Records START

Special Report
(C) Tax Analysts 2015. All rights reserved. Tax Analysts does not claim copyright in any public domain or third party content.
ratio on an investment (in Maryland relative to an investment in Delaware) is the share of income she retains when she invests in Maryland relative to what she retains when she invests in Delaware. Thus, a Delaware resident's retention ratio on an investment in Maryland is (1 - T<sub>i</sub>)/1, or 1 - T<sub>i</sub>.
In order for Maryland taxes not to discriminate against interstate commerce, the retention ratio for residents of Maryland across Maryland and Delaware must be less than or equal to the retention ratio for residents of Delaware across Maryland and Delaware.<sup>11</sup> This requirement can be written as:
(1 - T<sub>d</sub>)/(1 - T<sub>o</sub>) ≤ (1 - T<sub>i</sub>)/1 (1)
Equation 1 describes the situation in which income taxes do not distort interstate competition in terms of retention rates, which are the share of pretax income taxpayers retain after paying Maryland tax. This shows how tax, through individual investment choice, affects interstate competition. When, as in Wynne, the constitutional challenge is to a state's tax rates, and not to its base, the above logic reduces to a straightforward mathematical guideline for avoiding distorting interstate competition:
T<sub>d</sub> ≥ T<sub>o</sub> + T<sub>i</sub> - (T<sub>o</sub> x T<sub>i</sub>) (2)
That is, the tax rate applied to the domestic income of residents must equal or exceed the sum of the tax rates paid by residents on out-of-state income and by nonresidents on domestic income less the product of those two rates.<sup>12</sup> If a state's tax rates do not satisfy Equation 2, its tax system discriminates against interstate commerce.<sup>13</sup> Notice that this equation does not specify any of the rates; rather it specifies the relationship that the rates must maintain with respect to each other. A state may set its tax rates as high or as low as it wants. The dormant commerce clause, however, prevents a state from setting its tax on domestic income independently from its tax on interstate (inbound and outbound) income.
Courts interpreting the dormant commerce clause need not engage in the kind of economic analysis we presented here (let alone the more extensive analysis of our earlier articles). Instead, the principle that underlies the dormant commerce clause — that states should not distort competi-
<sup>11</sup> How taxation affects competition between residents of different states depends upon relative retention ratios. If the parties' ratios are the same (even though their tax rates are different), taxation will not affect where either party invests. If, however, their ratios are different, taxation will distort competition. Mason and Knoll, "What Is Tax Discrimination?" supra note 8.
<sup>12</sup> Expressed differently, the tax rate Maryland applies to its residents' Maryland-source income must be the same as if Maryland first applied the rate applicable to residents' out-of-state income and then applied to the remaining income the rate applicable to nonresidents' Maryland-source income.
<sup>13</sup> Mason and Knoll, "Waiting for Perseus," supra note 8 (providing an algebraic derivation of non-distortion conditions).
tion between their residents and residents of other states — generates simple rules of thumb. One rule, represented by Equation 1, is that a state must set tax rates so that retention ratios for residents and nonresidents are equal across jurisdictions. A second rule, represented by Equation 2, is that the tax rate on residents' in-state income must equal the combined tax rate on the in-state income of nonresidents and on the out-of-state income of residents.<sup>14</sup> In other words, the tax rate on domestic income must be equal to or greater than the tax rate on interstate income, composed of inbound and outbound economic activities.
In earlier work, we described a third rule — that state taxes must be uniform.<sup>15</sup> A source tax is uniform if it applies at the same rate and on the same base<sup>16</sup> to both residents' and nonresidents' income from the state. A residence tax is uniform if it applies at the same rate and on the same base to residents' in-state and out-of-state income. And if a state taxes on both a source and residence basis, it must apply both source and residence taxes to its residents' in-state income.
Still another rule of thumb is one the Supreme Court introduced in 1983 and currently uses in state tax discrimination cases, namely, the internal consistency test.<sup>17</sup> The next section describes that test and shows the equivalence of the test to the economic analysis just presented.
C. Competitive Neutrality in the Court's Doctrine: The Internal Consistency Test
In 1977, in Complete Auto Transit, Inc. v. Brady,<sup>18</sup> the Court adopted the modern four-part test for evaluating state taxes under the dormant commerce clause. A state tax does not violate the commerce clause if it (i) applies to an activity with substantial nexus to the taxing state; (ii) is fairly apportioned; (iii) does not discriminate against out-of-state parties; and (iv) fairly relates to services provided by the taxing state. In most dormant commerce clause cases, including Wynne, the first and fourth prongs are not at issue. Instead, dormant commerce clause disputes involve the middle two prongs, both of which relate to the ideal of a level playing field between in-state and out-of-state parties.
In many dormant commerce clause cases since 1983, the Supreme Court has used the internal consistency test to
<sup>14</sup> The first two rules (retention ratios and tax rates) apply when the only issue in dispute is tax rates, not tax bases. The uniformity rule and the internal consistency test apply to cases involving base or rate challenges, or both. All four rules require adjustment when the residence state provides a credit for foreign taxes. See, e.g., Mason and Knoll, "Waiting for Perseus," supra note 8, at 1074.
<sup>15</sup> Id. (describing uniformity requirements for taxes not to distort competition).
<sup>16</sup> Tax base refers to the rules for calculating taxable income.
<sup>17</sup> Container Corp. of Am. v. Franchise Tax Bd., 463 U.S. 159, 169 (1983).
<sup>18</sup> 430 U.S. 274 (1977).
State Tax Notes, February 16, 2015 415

Records END

* [Requirement] What is wanted is every line above, written out exactly.

* [Solution to the exercise]
Special Report
(C) Tax Analysts 2015. All rights reserved. Tax Analysts does not claim copyright in any public domain or third party content.
ratio on an investment (in Maryland relative to an investment in Delaware) is the share of income she retains when she invests in Maryland relative to what she retains when she invests in Delaware. Thus, a Delaware resident's retention ratio on an investment in Maryland is (1 - T<sub>i</sub>)/1, or 1 - T<sub>i</sub>.
In order for Maryland taxes not to discriminate against interstate commerce, the retention ratio for residents of Maryland across Maryland and Delaware must be less than or equal to the retention ratio for residents of Delaware across Maryland and Delaware.<sup>11</sup> This requirement can be written as:
(1 - T<sub>d</sub>)/(1 - T<sub>o</sub>) ≤ (1 - T<sub>i</sub>)/1 (1)
Equation 1 describes the situation in which income taxes do not distort interstate competition in terms of retention rates, which are the share of pretax income taxpayers retain after paying Maryland tax. This shows how tax, through individual investment choice, affects interstate competition. When, as in Wynne, the constitutional challenge is to a state's tax rates, and not to its base, the above logic reduces to a straightforward mathematical guideline for avoiding distorting interstate competition:
T<sub>d</sub> ≥ T<sub>o</sub> + T<sub>i</sub> - (T<sub>o</sub> x T<sub>i</sub>) (2)
That is, the tax rate applied to the domestic income of residents must equal or exceed the sum of the tax rates paid by residents on out-of-state income and by nonresidents on domestic income less the product of those two rates.<sup>12</sup> If a state's tax rates do not satisfy Equation 2, its tax system discriminates against interstate commerce.<sup>13</sup> Notice that this equation does not specify any of the rates; rather it specifies the relationship that the rates must maintain with respect to each other. A state may set its tax rates as high or as low as it wants. The dormant commerce clause, however, prevents a state from setting its tax on domestic income independently from its tax on interstate (inbound and outbound) income.
Courts interpreting the dormant commerce clause need not engage in the kind of economic analysis we presented here (let alone the more extensive analysis of our earlier articles). Instead, the principle that underlies the dormant commerce clause — that states should not distort competi-
<sup>11</sup> How taxation affects competition between residents of different states depends upon relative retention ratios. If the parties' ratios are the same (even though their tax rates are different), taxation will not affect where either party invests. If, however, their ratios are different, taxation will distort competition. Mason and Knoll, "What Is Tax Discrimination?" supra note 8.
<sup>12</sup> Expressed differently, the tax rate Maryland applies to its residents' Maryland-source income must be the same as if Maryland first applied the rate applicable to residents' out-of-state income and then applied to the remaining income the rate applicable to nonresidents' Maryland-source income.
<sup>13</sup> Mason and Knoll, "Waiting for Perseus," supra note 8 (providing an algebraic derivation of non-distortion conditions).
tion between their residents and residents of other states — generates simple rules of thumb. One rule, represented by Equation 1, is that a state must set tax rates so that retention ratios for residents and nonresidents are equal across jurisdictions. A second rule, represented by Equation 2, is that the tax rate on residents' in-state income must equal the combined tax rate on the in-state income of nonresidents and on the out-of-state income of residents.<sup>14</sup> In other words, the tax rate on domestic income must be equal to or greater than the tax rate on interstate income, composed of inbound and outbound economic activities.
In earlier work, we described a third rule — that state taxes must be uniform.<sup>15</sup> A source tax is uniform if it applies at the same rate and on the same base<sup>16</sup> to both residents' and nonresidents' income from the state. A residence tax is uniform if it applies at the same rate and on the same base to residents' in-state and out-of-state income. And if a state taxes on both a source and residence basis, it must apply both source and residence taxes to its residents' in-state income.
Still another rule of thumb is one the Supreme Court introduced in 1983 and currently uses in state tax discrimination cases, namely, the internal consistency test.<sup>17</sup> The next section describes that test and shows the equivalence of the test to the economic analysis just presented.
C. Competitive Neutrality in the Court's Doctrine: The Internal Consistency Test
In 1977, in Complete Auto Transit, Inc. v. Brady,<sup>18</sup> the Court adopted the modern four-part test for evaluating state taxes under the dormant commerce clause. A state tax does not violate the commerce clause if it (i) applies to an activity with substantial nexus to the taxing state; (ii) is fairly apportioned; (iii) does not discriminate against out-of-state parties; and (iv) fairly relates to services provided by the taxing state. In most dormant commerce clause cases, including Wynne, the first and fourth prongs are not at issue. Instead, dormant commerce clause disputes involve the middle two prongs, both of which relate to the ideal of a level playing field between in-state and out-of-state parties.
In many dormant commerce clause cases since 1983, the Supreme Court has used the internal consistency test to
<sup>14</sup> The first two rules (retention ratios and tax rates) apply when the only issue in dispute is tax rates, not tax bases. The uniformity rule and the internal consistency test apply to cases involving base or rate challenges, or both. All four rules require adjustment when the residence state provides a credit for foreign taxes. See, e.g., Mason and Knoll, "Waiting for Perseus," supra note 8, at 1074.
<sup>15</sup> Id. (describing uniformity requirements for taxes not to distort competition).
<sup>16</sup> Tax base refers to the rules for calculating taxable income.
<sup>17</sup> Container Corp. of Am. v. Franchise Tax Bd., 463 U.S. 159, 169 (1983).
<sup>18</sup> 430 U.S. 274 (1977).
State Tax Notes, February 16, 2015 415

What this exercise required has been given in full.